En este libro de Paya, periodista y paisano, están las
anécdotas, los chistes, las ocurrencias, la ironía, los modismos, más conocidos
o de dominio general de los culpineños; seguramente muchas no aparecen en el
libro, pero están ahí, en el imaginario listas para reescritas y/o contadas, como
esa de los cazadores de palomas: “Hubo un cazador furtivo que disparó tantas
veces a una inofensiva paloma con la intención de cegar su vida, cuando cayó en
la cuenta, la punta del rifle estaba prácticamente rosándole el trasero a la
plumífera ¿Y por qué no alzó el vuelo ante el estrépito, la desdichada paloma?

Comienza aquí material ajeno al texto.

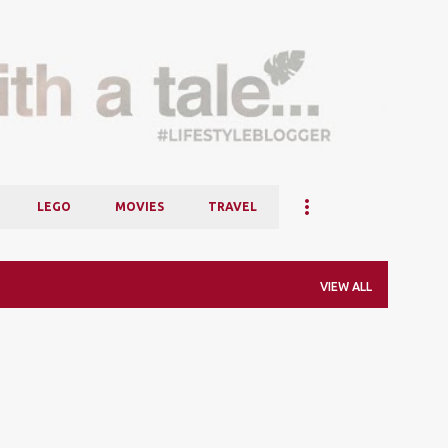
Skip to main content
LEGO
MOVIES
TRAVEL
VIEW ALL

–Es que la paloma era sorda, contó el Barbolín (Omar Zambrana), testigo del
hecho”. Y es que el cazador, Flojo (Fernando Velasco), gozaba de tan mala fama
en la puntería, que lo de la paloma era la única forma de explicar que alguna
vez casó una paloma.
Que los changos de la Culpina de hoy y mañana, ojalá
nunca olviden contar chistes, anécdotas, ocurrencias, en suma, recurrir a la
ironía que es parte de nuestra forma de ser y que ha sido nuestra forma de
enfrentarnos a la vida, el mundo, la soledad, el amor, la tristeza, y en último
término, todas nuestras pasiones humanas. Deben seguir escribiendo con el
lenguaje de la acción y la oralidad, cómo pescar, cazar, derribar abejas, y
escuchar todas las tardes el canto del viento; de modo que la acción y la
oralidad, no deje de ser un juego lúdico con la naturaleza. Y para que el Culpineño dicharachero, rescatado por
Luis Alberto Guevara, siga cantándole a la vida desde su más profundo ser.